Ms Cadwallader, who owns Leisure Lees Holiday Apartments in East Ballina, yesterday praised the State Coroner's recommendation that accommodation providers give weather updates and alerts to guests to prevent tourists swimming or surfing in dangerous conditions.

"We train our staff to educate visitors on conditions at our local waterways and beaches, and we leave flyers in our rooms on swimming between the flags," she said.

"It is not about scaring them away, it's about taking care of tourists.

"We can all do more.
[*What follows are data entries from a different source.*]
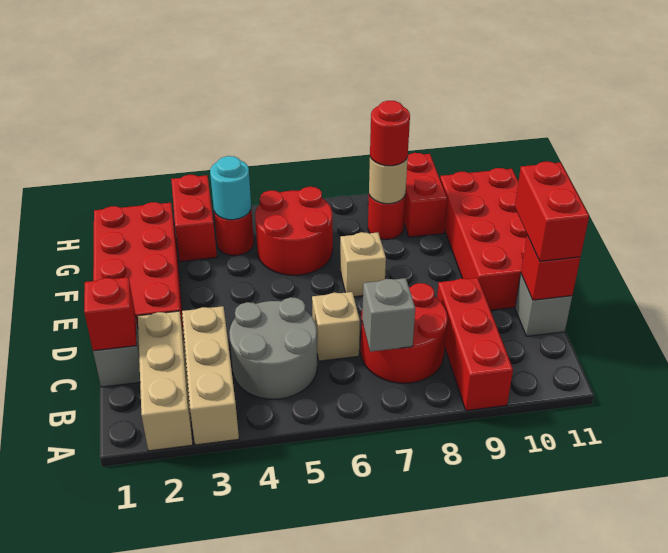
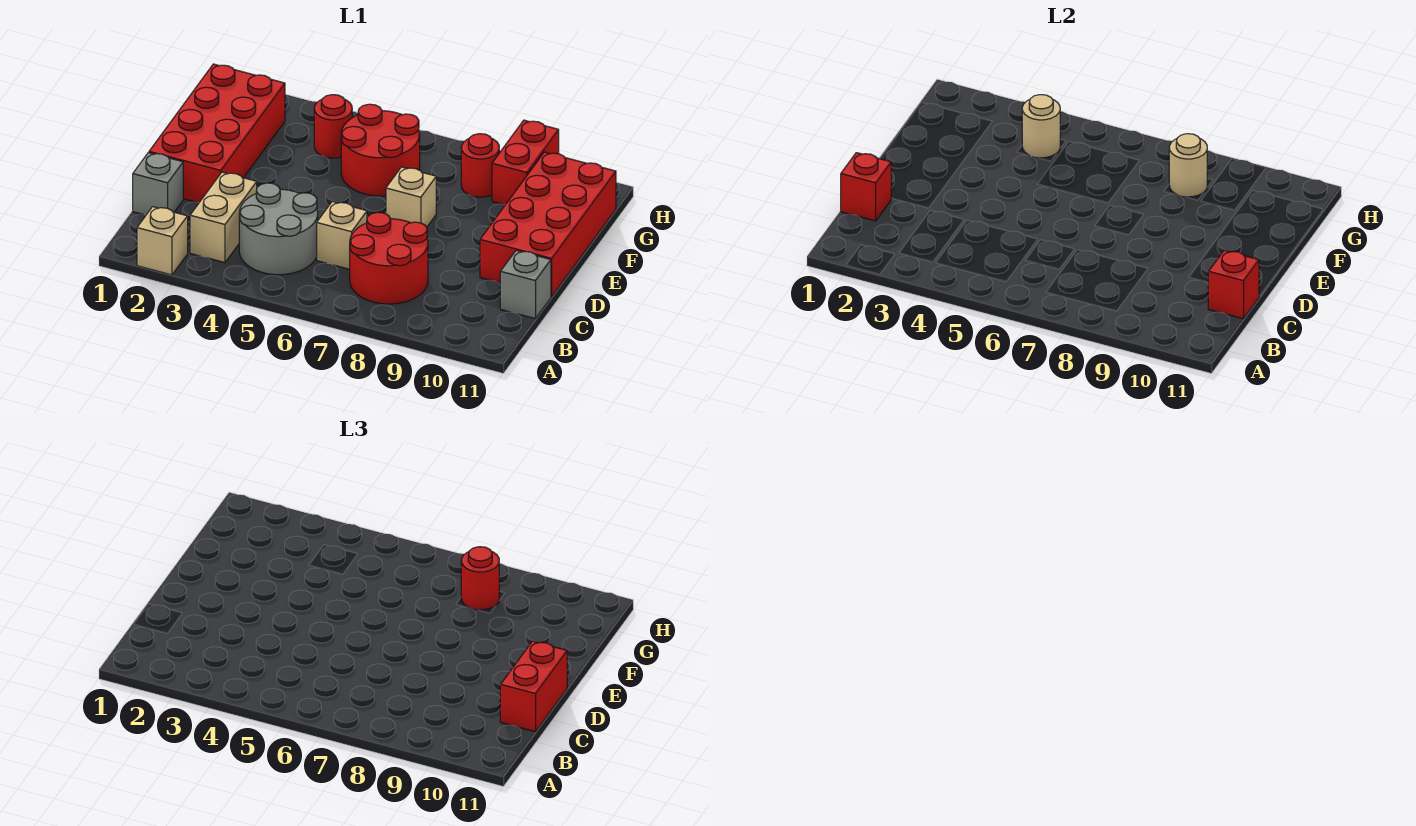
tan brick A2:C2 level 1 -> tan brick A2 level 1
tan brick A3:C3 level 1 -> tan brick B3:C3 level 1
red brick A9:C9 level 1 -> none
grey brick B7 level 2 -> none
red brick G3:H3 level 1 -> none
cyan round brick G4 level 2 -> tan round brick G4 level 2

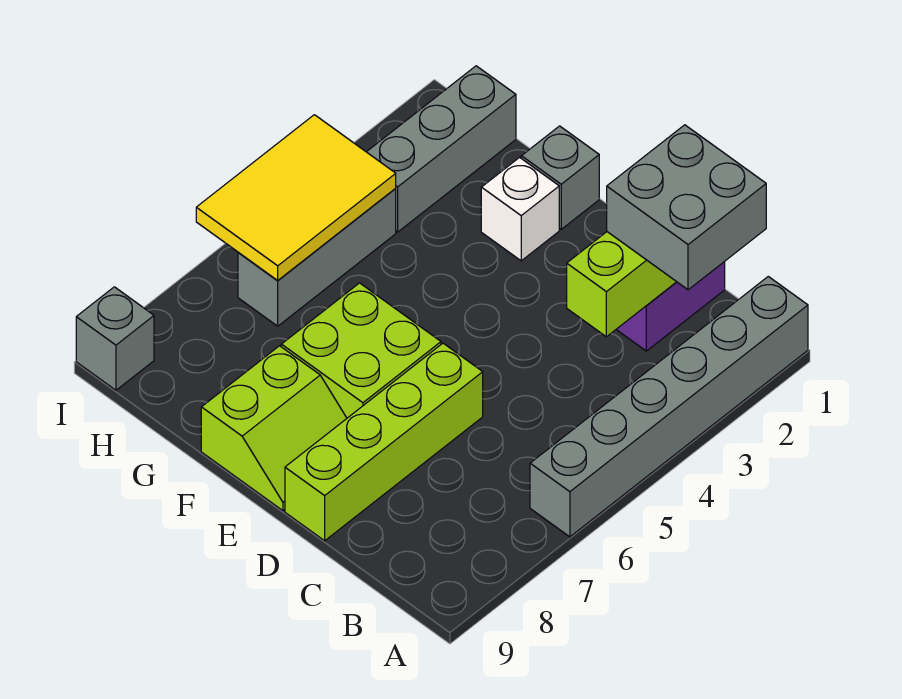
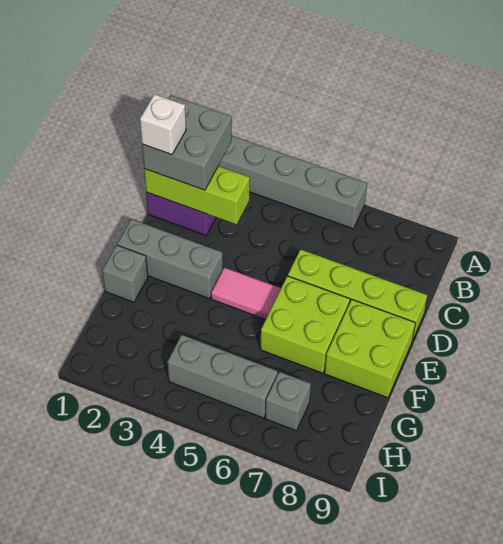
none -> pink tile E4:E5 level 1
lime slope E8:F9 level 1 top F -> lime brick E8:F9 level 1
white brick F2 level 1 -> white brick C1 level 4
grey brick H1:H3 level 1 -> grey brick E1:E3 level 1
yellow tile H4:I6 level 2 -> none
grey brick I9 level 1 -> grey brick H7 level 1

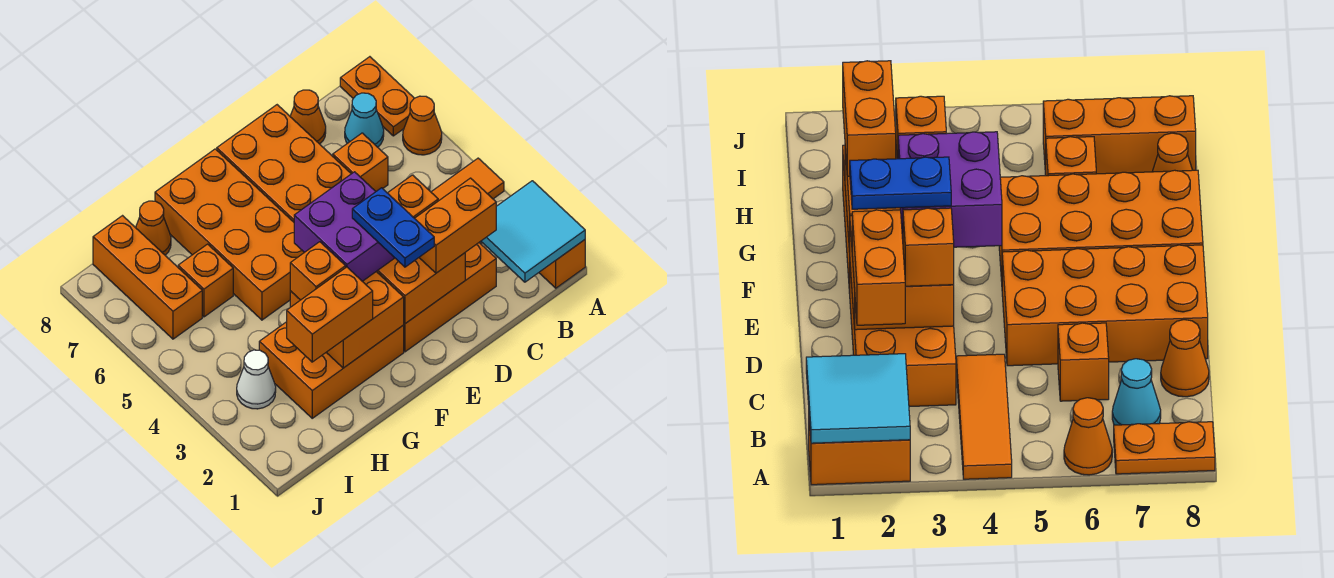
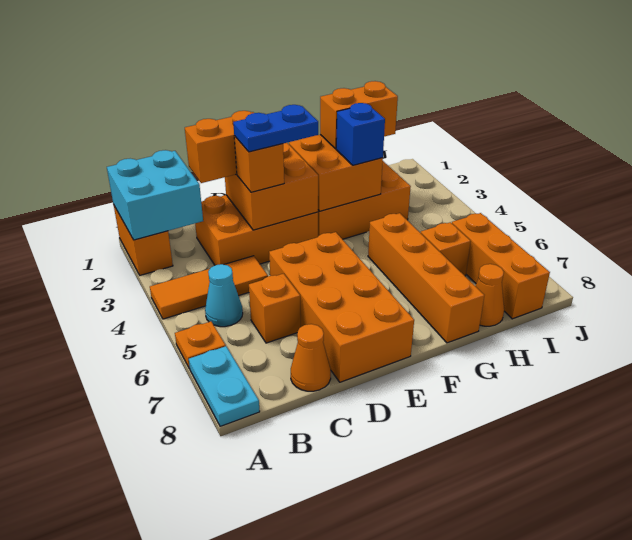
cyan tile A1:B2 level 2 -> cyan brick A1:B2 level 2
orange cone A6 level 1 -> orange plate A6 level 1
orange plate A7:A8 level 1 -> cyan plate A7:A8 level 1
cyan cone B7 level 1 -> cyan cone B5 level 1
blue plate E2:E3 level 4 -> blue plate D3:E3 level 4
purple brick E3:F4 level 3 -> none
orange brick F5:G8 level 1 -> orange brick G5:G8 level 1
orange brick G3 level 3 -> blue brick G3 level 3
white cone I3 level 1 -> none

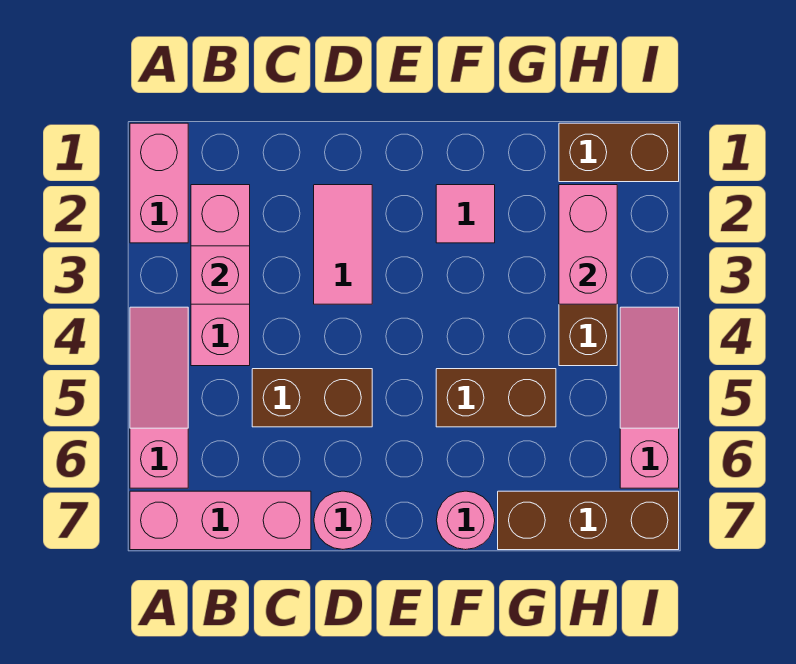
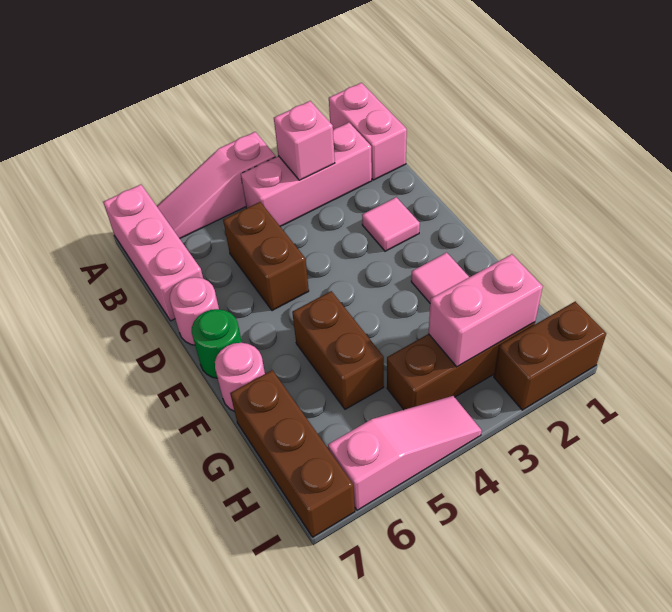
pink brick A1:A2 level 1 -> pink brick A1:B1 level 1
pink slope A4:A6 level 1 top 6 -> pink slope A4:A6 level 1 top 4
pink tile D2:D3 level 1 -> pink tile D2 level 1
none -> green round brick E7 level 1
brown brick H1:I1 level 1 -> brown brick I1:I2 level 1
From people in shops to those serving petrol, there's no better way to communicate than word of mouth.

"Beach signs might not be read; people can get too wound up in their excitement to get to the beach to stop and read signs, but pictures work; face-to-face messages get through.

"It doesn't take long to warn someone about a dangerous rip, or hand them a flyer with information on swimming between the flags."

Byron Shire Mayor Simon Richardson also wants tourists to be educated - before they arrive on the North Coast.

"I would love for every person flying into Australia to watch a video on beach safety," Mr Richardson said.

"Why not let people know what the dangers are on our beaches and what the yellow and red flags mean, before they even touch soil?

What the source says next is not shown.